▶ What to produce: Transcribe exactly the portion of the listing below that runs from the line containing "- May need multiple" through its last line.
· · · · · · ·
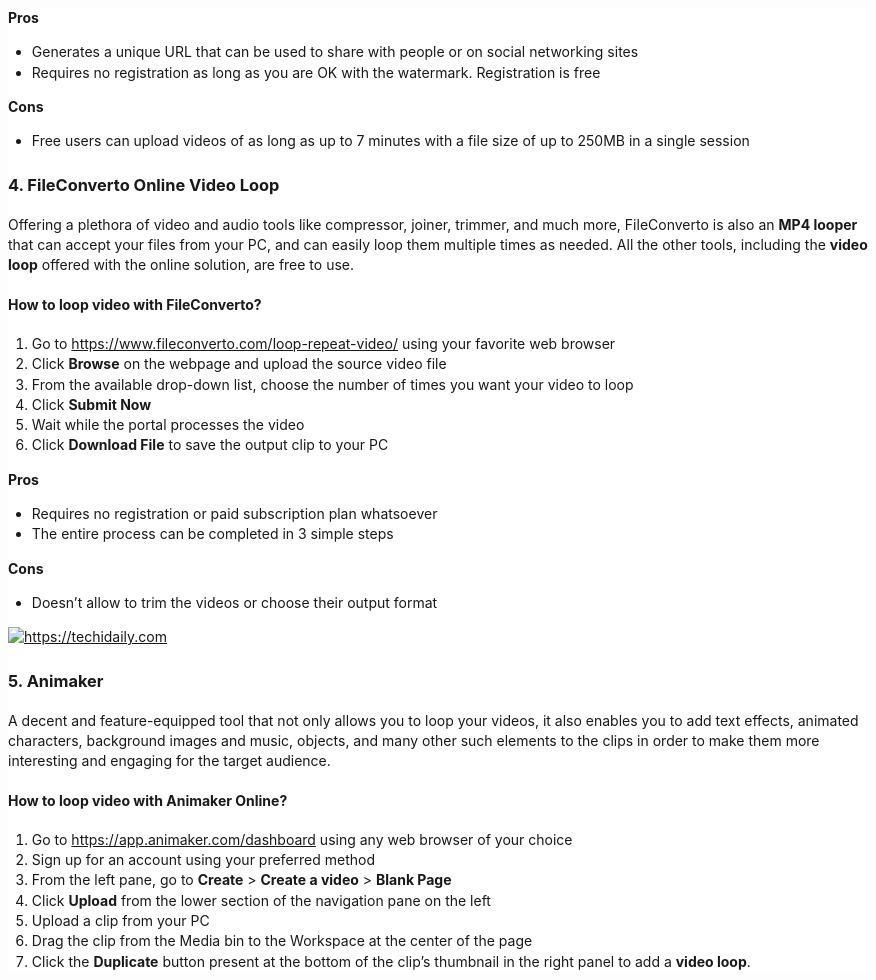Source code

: **Pros**

* Generates a unique URL that can be used to share with people or on social networking sites
* Requires no registration as long as you are OK with the watermark. Registration is free

**Cons**

* Free users can upload videos of as long as up to 7 minutes with a file size of up to 250MB in a single session

### 4. FileConverto Online Video Loop

Offering a plethora of video and audio tools like compressor, joiner, trimmer, and much more, FileConverto is also an **MP4 looper** that can accept your files from your PC, and can easily loop them multiple times as needed. All the other tools, including the **video loop** offered with the online solution, are free to use.

#### How to loop video with FileConverto?

1. Go to <https://www.fileconverto.com/loop-repeat-video/> using your favorite web browser
2. Click **Browse** on the webpage and upload the source video file
3. From the available drop-down list, choose the number of times you want your video to loop
4. Click **Submit Now**
5. Wait while the portal processes the video
6. Click **Download File** to save the output clip to your PC

**Pros**

* Requires no registration or paid subscription plan whatsoever
* The entire process can be completed in 3 simple steps

**Cons**

* Doesn’t allow to trim the videos or choose their output format


<a href="https://appsumo.8odi.net/c/5597632/2094414/7443" target="_top" id="2094414">
  <img src="//a.impactradius-go.com/display-ad/7443-2094414" border="0" alt="https://techidaily.com" width="728" height="90"/>
</a>
<img height="0" width="0" src="https://appsumo.8odi.net/i/5597632/2094414/7443" style="position:absolute;visibility:hidden;" border="0" />


### 5. Animaker

A decent and feature-equipped tool that not only allows you to loop your videos, it also enables you to add text effects, animated characters, background images and music, objects, and many other such elements to the clips in order to make them more interesting and engaging for the target audience.

#### **How to loop video with Animaker Online?**

1. Go to <https://app.animaker.com/dashboard> using any web browser of your choice
2. Sign up for an account using your preferred method
3. From the left pane, go to **Create** \> **Create a video** \> **Blank Page**
4. Click **Upload** from the lower section of the navigation pane on the left
5. Upload a clip from your PC
6. Drag the clip from the Media bin to the Workspace at the center of the page
7. Click the **Duplicate** button present at the bottom of the clip’s thumbnail in the right panel to add a **video loop**.
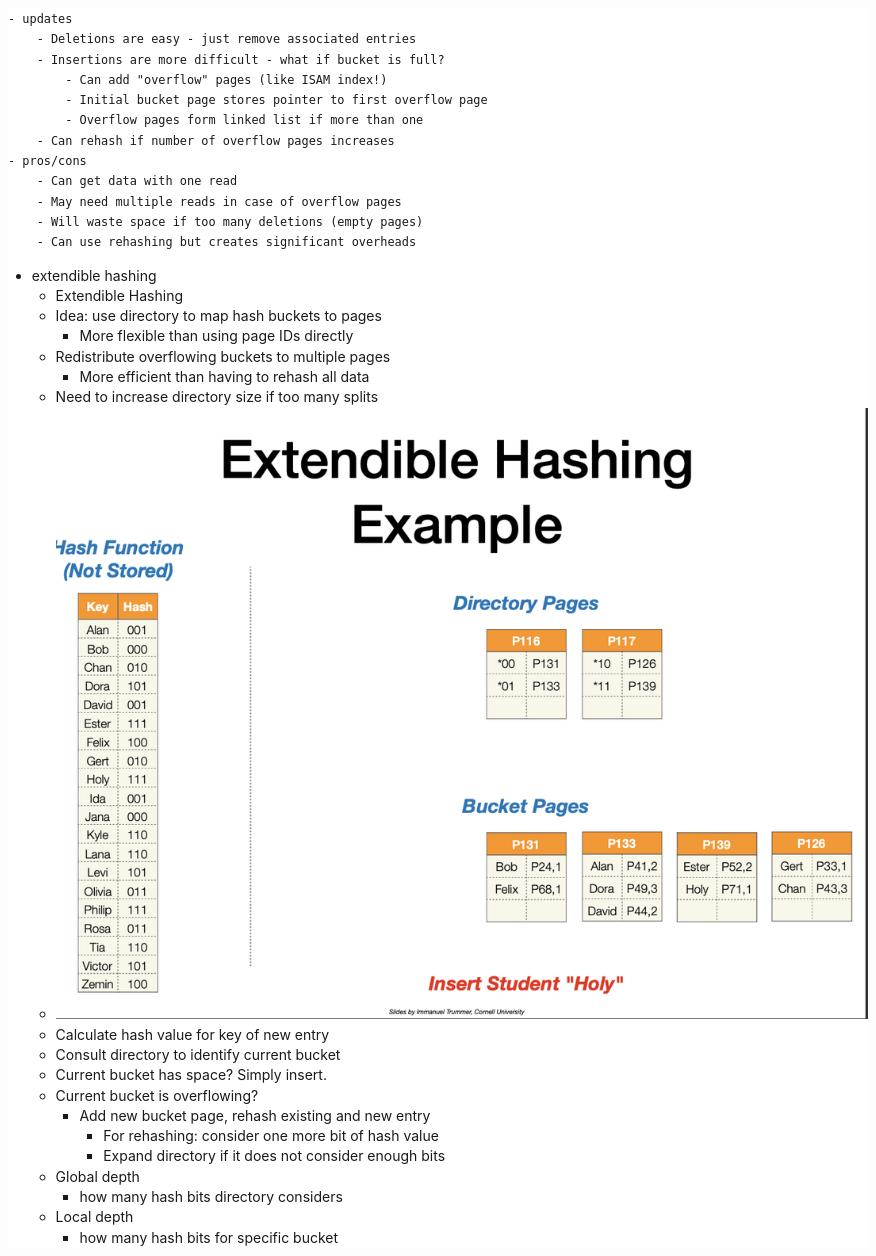     - updates
        - Deletions are easy - just remove associated entries 
        - Insertions are more difficult - what if bucket is full?
            - Can add "overflow" pages (like ISAM index!)
            - Initial bucket page stores pointer to first overflow page 
            - Overflow pages form linked list if more than one
        - Can rehash if number of overflow pages increases
    - pros/cons
        - Can get data with one read
        - May need multiple reads in case of overflow pages 
        - Will waste space if too many deletions (empty pages) 
        - Can use rehashing but creates significant overheads
- extendible hashing
    - Extendible Hashing
    - Idea: use directory to map hash buckets to pages
        - More flexible than using page IDs directly 
    - Redistribute overflowing buckets to multiple pages
        - More efficient than having to rehash all data 
    - Need to increase directory size if too many splits
    - ![extendible hashing example](imgs/extendible.png)
    - Calculate hash value for key of new entry 
    - Consult directory to identify current bucket 
    - Current bucket has space? Simply insert. 
    - Current bucket is overflowing?
        - Add new bucket page, rehash existing and new entry
            - For rehashing: consider one more bit of hash value 
            - Expand directory if it does not consider enough bits
    - Global depth
        - how many hash bits directory considers
    - Local depth
        - how many hash bits for specific bucket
· · · · · · ·
▶ Exercise output:
        - May need multiple reads in case of overflow pages 
        - Will waste space if too many deletions (empty pages) 
        - Can use rehashing but creates significant overheads
- extendible hashing
    - Extendible Hashing
    - Idea: use directory to map hash buckets to pages
        - More flexible than using page IDs directly 
    - Redistribute overflowing buckets to multiple pages
        - More efficient than having to rehash all data 
    - Need to increase directory size if too many splits
    - ![extendible hashing example](imgs/extendible.png)
    - Calculate hash value for key of new entry 
    - Consult directory to identify current bucket 
    - Current bucket has space? Simply insert. 
    - Current bucket is overflowing?
        - Add new bucket page, rehash existing and new entry
            - For rehashing: consider one more bit of hash value 
            - Expand directory if it does not consider enough bits
    - Global depth
        - how many hash bits directory considers
    - Local depth
        - how many hash bits for specific bucket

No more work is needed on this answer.